= Bronislava Kerbelytė =

Lithuanian folklorist (1935–2024)

Bronislava Kerbelytė (January 27, 1935 – November 5, 2024) was Lithuanian folklorist, professor.

==Biography==
Bronislava Kerbelytė was born in Rečionys, then Žemaitkiemis valsčius, interbellum Lithuania. In 1958 she graduated from the Philological department of the Moscow State University. During 1958–2000 she worked at the Institute of Lithuanian Language and Literature of the Lithuanian Academy of Sciences (since 1990 in Institute of Lithuanian Literature and Folklore, an independent institute split off the ILLL).

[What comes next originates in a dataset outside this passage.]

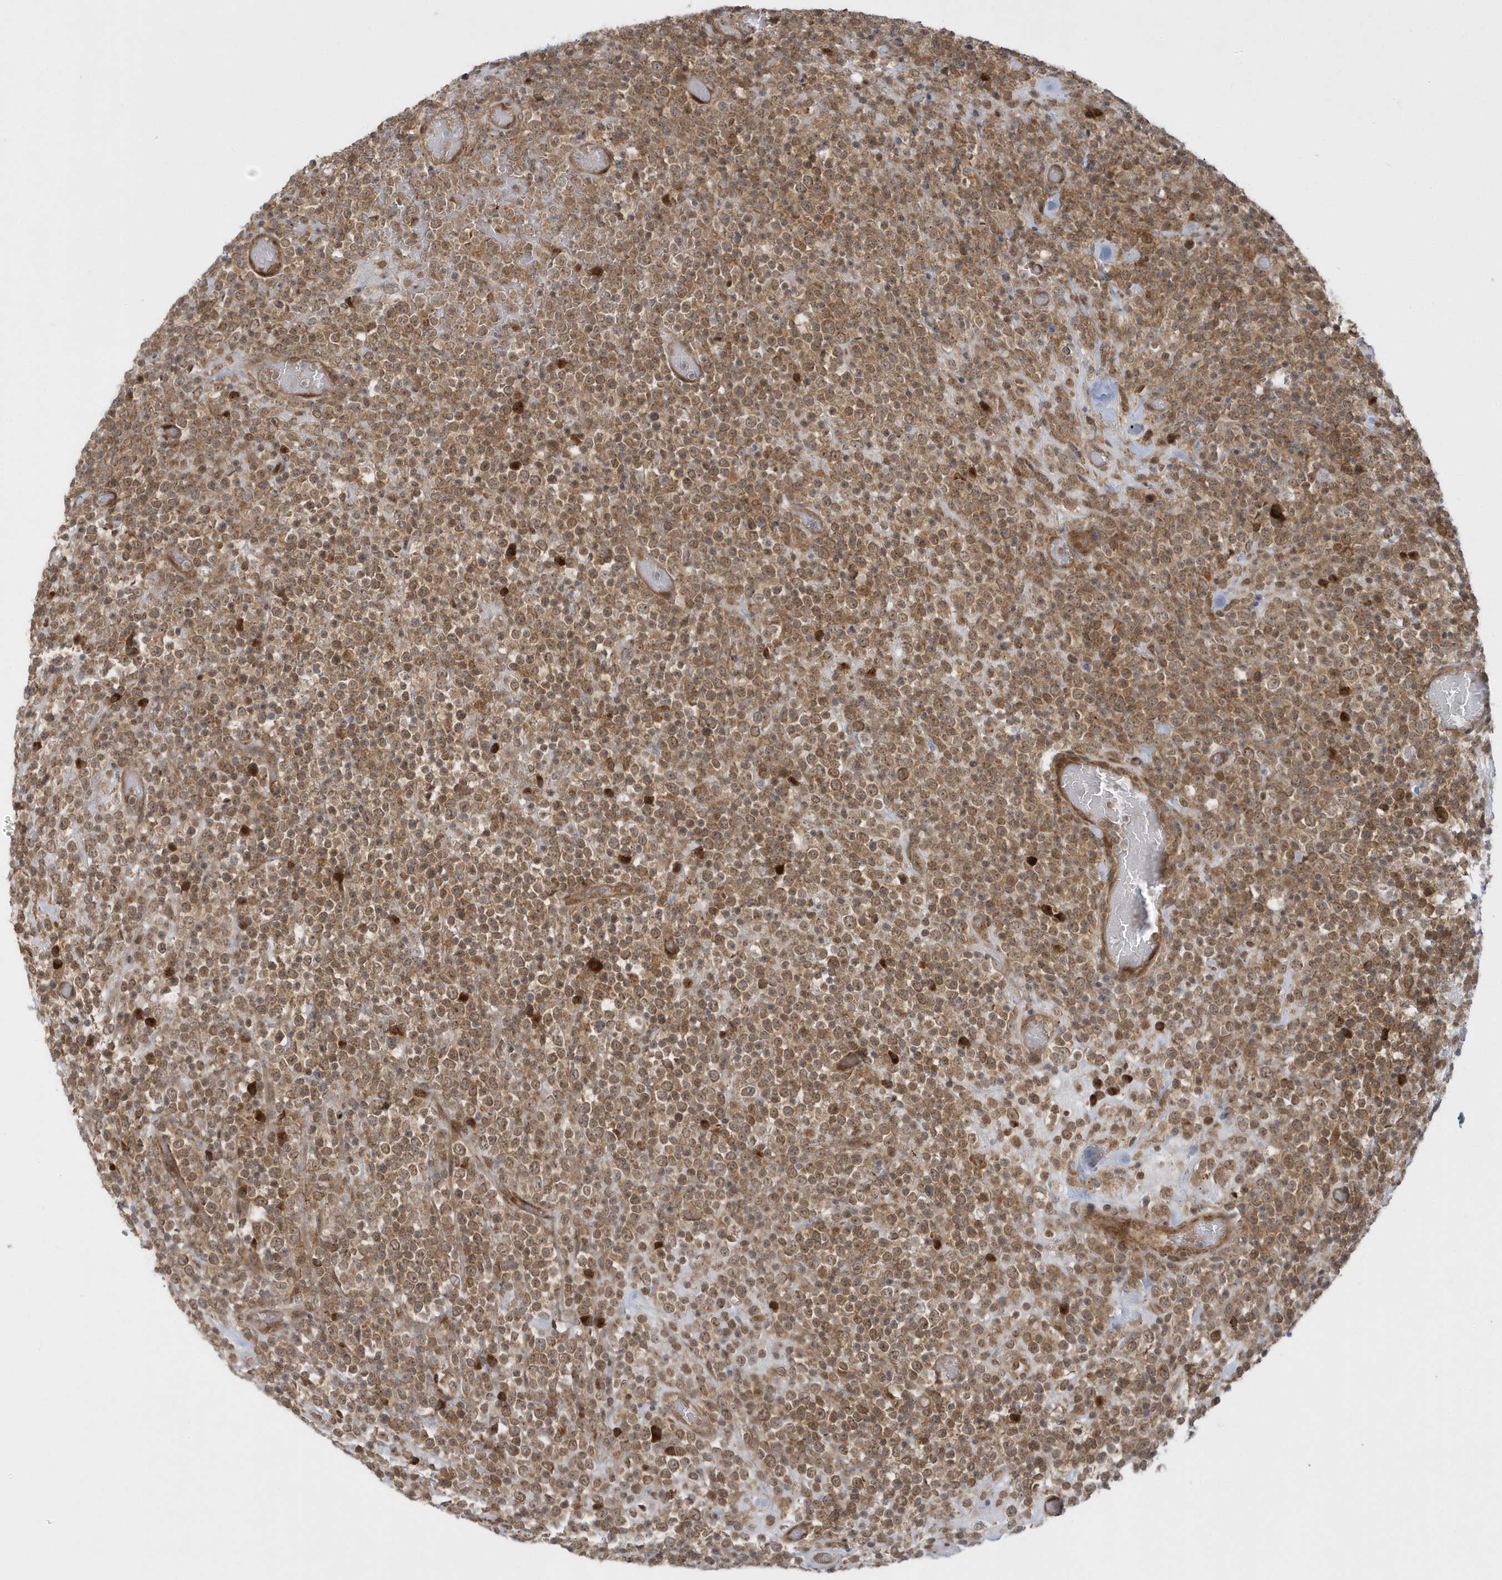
{"staining": {"intensity": "moderate", "quantity": ">75%", "location": "cytoplasmic/membranous"}, "tissue": "lymphoma", "cell_type": "Tumor cells", "image_type": "cancer", "snomed": [{"axis": "morphology", "description": "Malignant lymphoma, non-Hodgkin's type, High grade"}, {"axis": "topography", "description": "Colon"}], "caption": "High-grade malignant lymphoma, non-Hodgkin's type tissue displays moderate cytoplasmic/membranous positivity in about >75% of tumor cells, visualized by immunohistochemistry. The protein is shown in brown color, while the nuclei are stained blue.", "gene": "ATG4A", "patient": {"sex": "female", "age": 53}}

From 1995 she taught at the Vytautas Magnus University, Kaunas (professor since 1999). In 1988 she obtained her Ph.D. in philological sciences from the Gorky Institute of World Literature, USSR Academy of Sciences with the thesis Историческое развитие структур и семантики сказок : На материале литовских волшебных сказок (Historical development of the structures and semantics of fairy tales: Based on Lithuanian magical fairy tales).

All her scientific research was devoted to Lithuanian folklore. She systematized about 85,000 items of Lithuanian folklore (four volumes of Lietuvių pasakojamosios tautosakos katalogas, 1999–2009) and classified them according to the Aarne–Thompson–Uther Index (Lietuvių liaudies pasakų repertuaras, 2002), among other works.

Since 1989 she was the member of the International Society For Folk Narrative Research.

==Books==
The complete (as of 2005) list of Kerbelytė's works was published in the Lithuanian Journal Tautosakos darbai (Folklore Studies). Of 287 works, 14 were scientific monographs on classification of Lithuanian mythology and folklore and folklore collections and 6 were popular science books.